Downing Street said the PM still believes the British Army is a “top-level fighting force” despite the US general’s warning.
Asked about the US general’s private comments on Monday, the prime minister’s official spokesman said “yes” to Mr Sunak believing that the British Army is a top-level fighting force.
He said the government is “ensuring our armed forces have the equipment and capability they need to meet the threats of tomorrow including through a fully funded £242bn 10-year equipment plan”.
Former secretary general of NATO, Lord Robertson, also disagreed with the US general’s view.
He said: “The fact is that the British armed forces might have been weakened recently but they are still a formidable fighting force – and I think our country can be proud of them.”
Sky News also asked the Pentagon where it places the British army and whether it is becoming too weak to perform its role as a NATO member.
Defense Spokesman, Brigadier-General Patrick Ryder said: “The United Kingdom is an exceptionally capable and committed ally in NATO and has been second only to the United States in providing military aid to Ukraine.
“The unparalleled defence and security alliance between the US and the UK continues to promote stability and prosperity worldwide.”
Earlier today, Conservative defence committee chairman Tobias Ellwood said people should be “very concerned” about the armed forces’ current capabilities.
The senior Tory called on the government to reverse “swathing cuts” to the army because its equipment has become “obsolete”.
Mr Ellwood said there had been “huge investments” into the Royal Navy and Royal Air Force in recent years, but added: “The army is in a dire state.”
He continued: “Our army is simply too small, we have cut down by 10,000 troops.”
European powers like France and Germany have announced plans to boost defence spending significantly following Russia’s full-scale invasion of Ukraine last year.
Mr Sunak has yet to make any meaningful pledge to expand his defence coffers, instead pursuing a “refresh” of a review of defence policy that is due to be published on 7 March ahead of a spring budget that will signal whether there is any new money for the military.

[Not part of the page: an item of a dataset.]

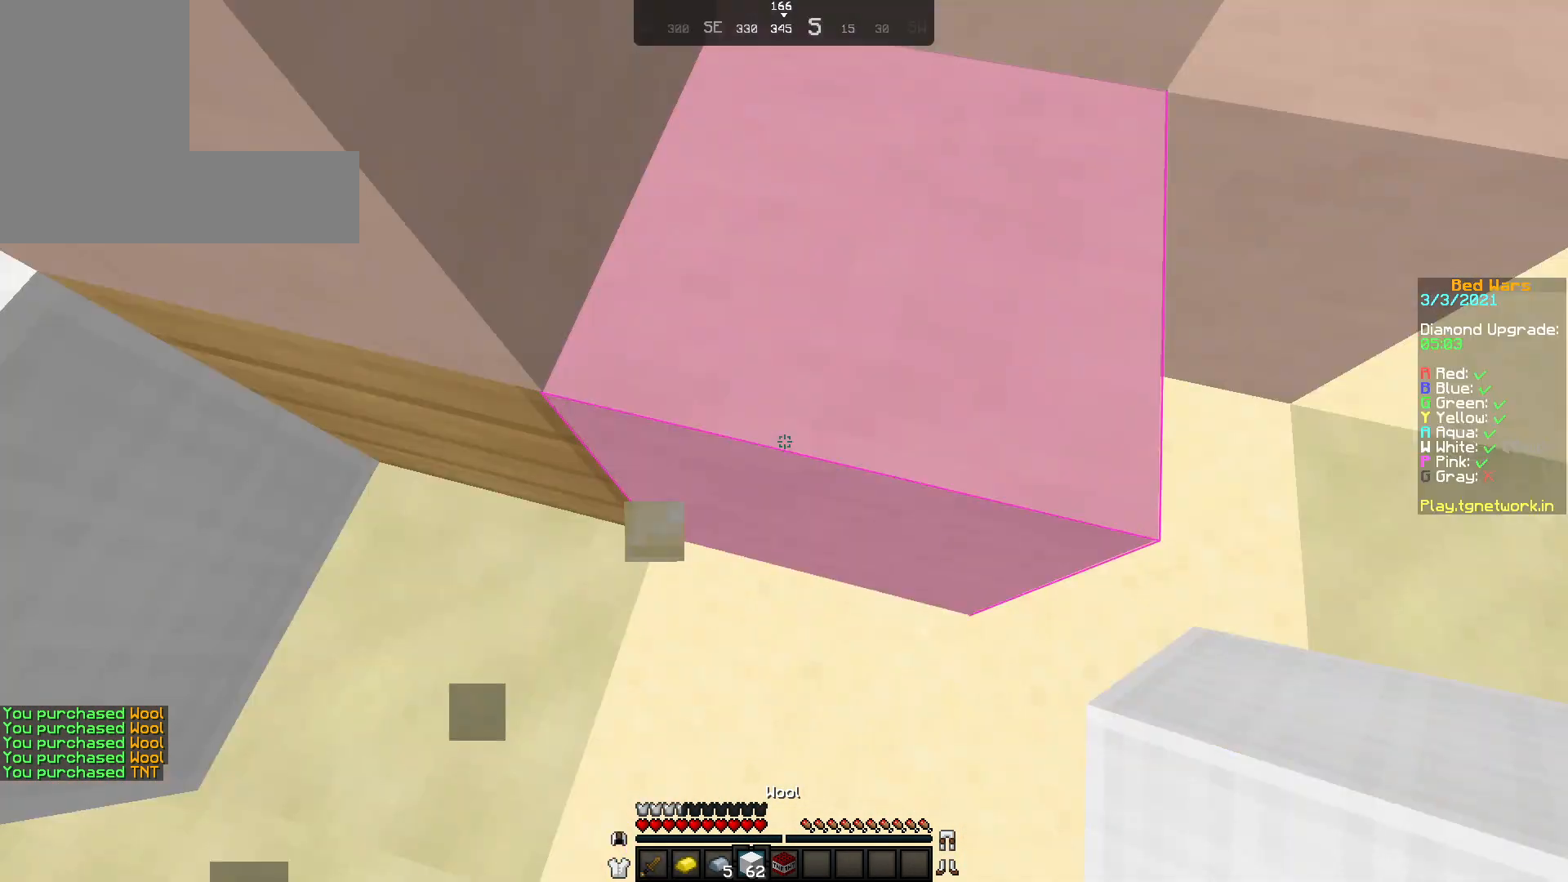
{"keys": ["w"], "mouse": [], "events": []}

The crisis in defence has been a generation in the making following repeated reductions in the size of the three armed services since the end of the Cold War by successive Conservative, coalition and Labour governments to save money for peacetime priorities.
In 2020, Boris Johnson, as prime minister, increased defence spending by £16bn – the biggest uplift since the Cold War, but not enough to plug the gaps.
Mr Sunak has so far resisted calls to follow his predecessor, Liz Truss, to lift defence spending to 3% of GDP by 2030 up from just over 2% at present.